If all these secretaries were committed to ending the backlog, why are so many veterans still stuck in it? Our leaders from the top to each claims rater have not been held accountable.
A chief role of leaders in the veterans community is holding our government responsible for serving the needs of veterans and their families. This accountability must start at the top, with the Commander-in-Chief and the Secretary of the VA. They are ultimately responsible for delivering results to the many veterans stuck in the VA disability benefits backlog. But accountability also must extend to each regional office and every claims rater if we are to bring about the lasting change our vets need.
Secretary Shinseki gave advocates and Congress a powerful tool to judge progress in ending the VA backlog by setting the ambitious goal of processing all claims in less than 125 days with a 98 percent accuracy rate by the end of 2015. To his credit, that promise and the renewed focus from Secretary Shinseki himself, started a wave of much needed reforms at the VA that have made a difference in the backlog.
Right now, the existing metrics show that the VA is not moving fast enough. At the VFW's 2012 national convention, Secretary Shinseki reported that he intended to return to the 2013 summer conference to report, "just 40 percent of claims will be older than 125 days." Days after the 2013 conference, almost 65 percent of pending disability claims were backlogged.
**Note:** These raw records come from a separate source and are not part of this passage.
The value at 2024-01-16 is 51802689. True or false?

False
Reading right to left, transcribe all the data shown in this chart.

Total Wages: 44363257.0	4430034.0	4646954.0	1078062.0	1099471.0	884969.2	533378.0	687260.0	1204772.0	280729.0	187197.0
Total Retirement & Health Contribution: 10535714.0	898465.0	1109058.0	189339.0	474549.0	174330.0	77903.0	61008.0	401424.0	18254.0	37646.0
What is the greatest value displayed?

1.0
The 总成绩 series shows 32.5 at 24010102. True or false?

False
In early September, 62 percent of claims are backlogged. If these aren't the benchmarks the VA is using to measure its success, veterans need to know what they should look for.
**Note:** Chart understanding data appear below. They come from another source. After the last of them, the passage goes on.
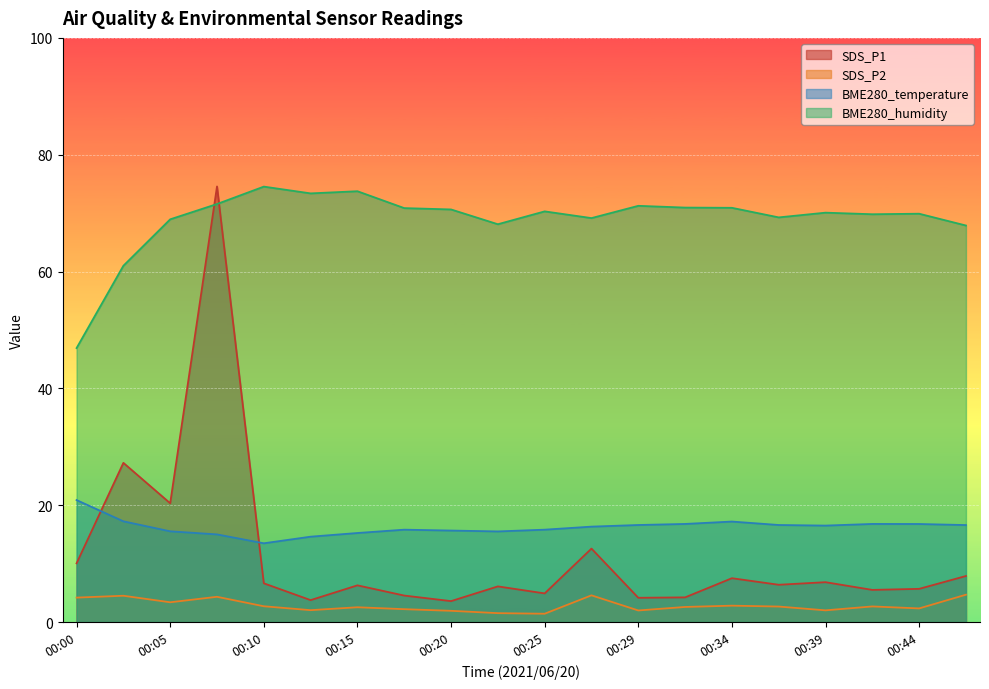

True or false: BME280_temperature has a value of 14.6 at 00:12.

True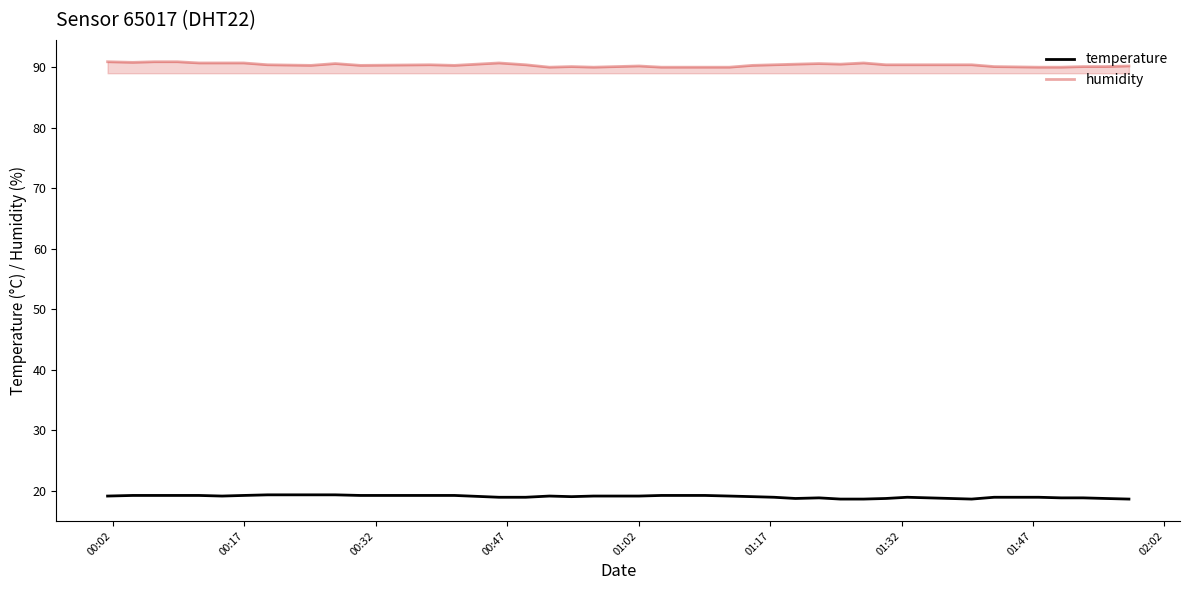

Rank the series by their average value, from highest to lowest.

humidity, temperature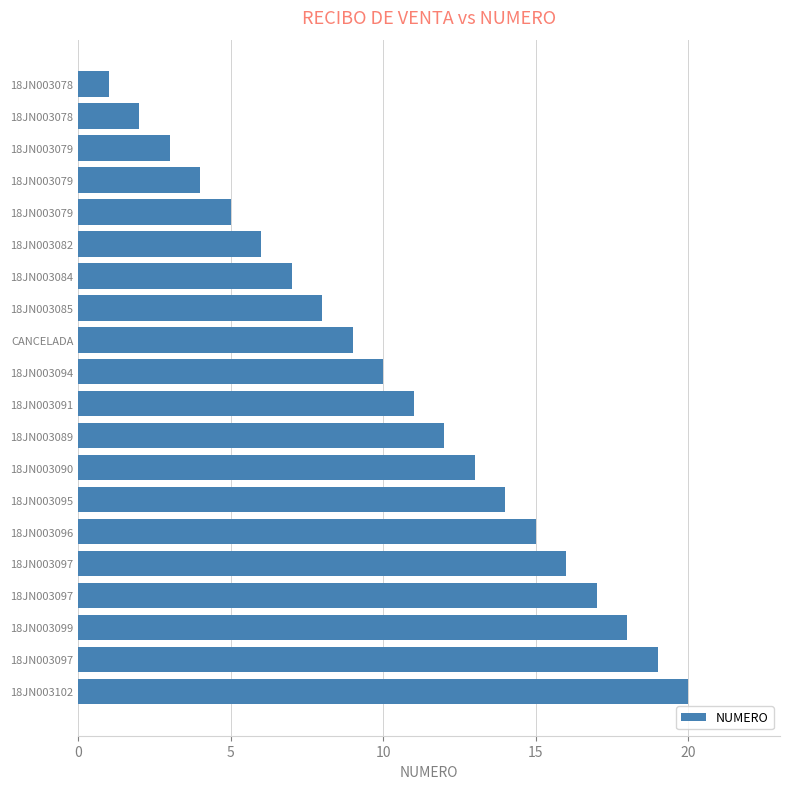

Which label corresponds to the largest value in the chart?

18JN003102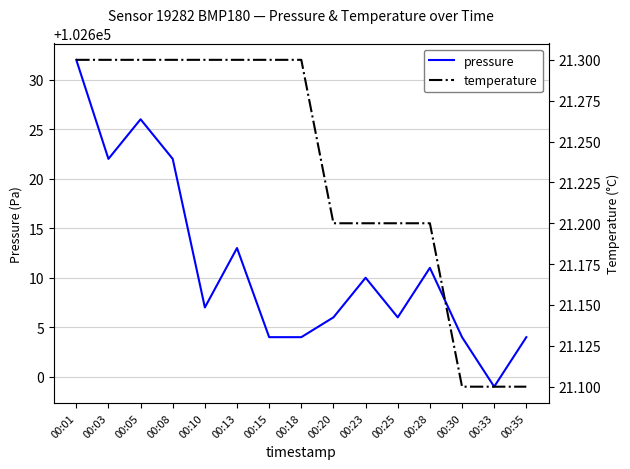

What is the difference between the highest and lowest values at 00:13?

102591.7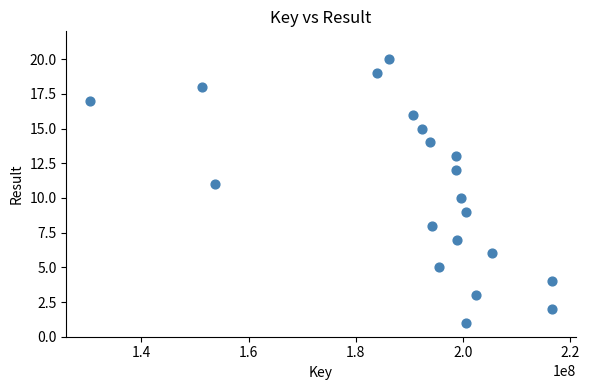

What is the range of Y values (max minus min)?

19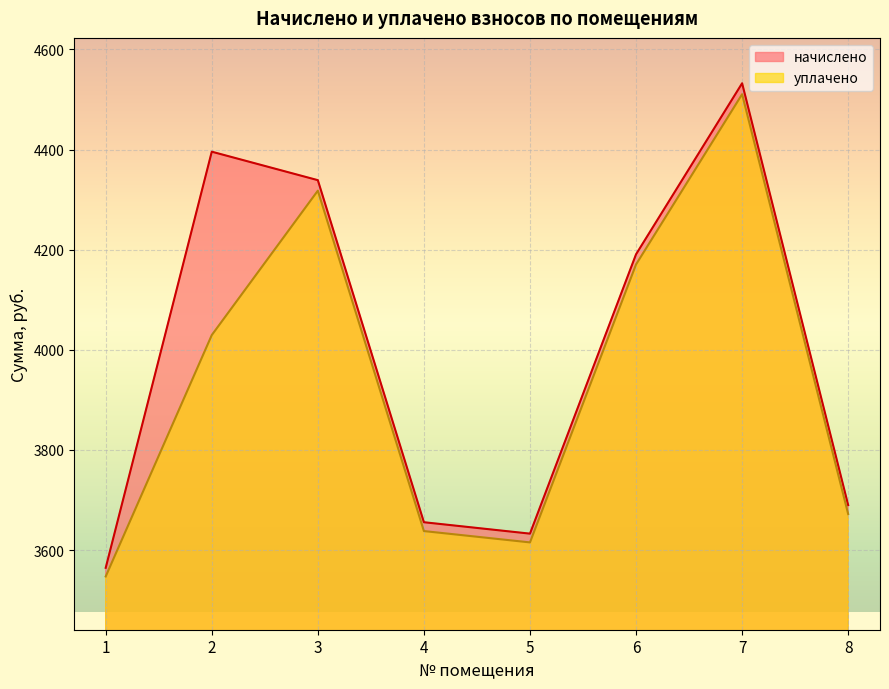

What is the difference between the maximum and minimum values in the уплачено series?

963.2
While leaders at the top must set the tone, accountability must reaches all levels that have an impact on the VA disability claims process. A strong national strategy will only work if Regional Directors are committed to implementing it effectively at their regional offices. Right now there are few to no measures in place that ensure VA Directors are implementing national initiatives.
But it doesn’t stop at management. We also need every claims rater to be held accountable for their productivity. Claims raters must be evaluated by both by the number of claims they process and by the accuracy of their ratings. While speed is important, appeals resulting from bad ratings can leave a veteran waiting for more than two years for the benefits that they have earned. We need a new system to evaluate claims processors that is focused on the end result for a veteran, measuring both accuracy and speed.
At the same time, if they are going to be held accountable, claims raters need to have the tools to succeed. They need strong training programs where the cream of the crop mentors inexperienced claims raters. The newly formed Quality Review Teams should be staffed with experienced claims raters who can partner with managers and claims raters to help struggling employees succeed and teach best practices to employees in VA centers across the country.
Accountability is not about calling for resignations or firing employees. It is about creating an organization focused on results and transparency for its constituents, building a community that incentivizes good work and disincentivizes bad work, and encouraging and giving every employee the resources to achieve a shared mission.
The bottom line is whether the VA delivers results to veterans who need its services. For too long, we’ve accepted a broken system. Now we need every level of the VA to adopt a sense of accountability and responsibility that will ensure support for our nation’s heroes.
O'Gorman is political director for Iraq and Afghanistan Veterans of America.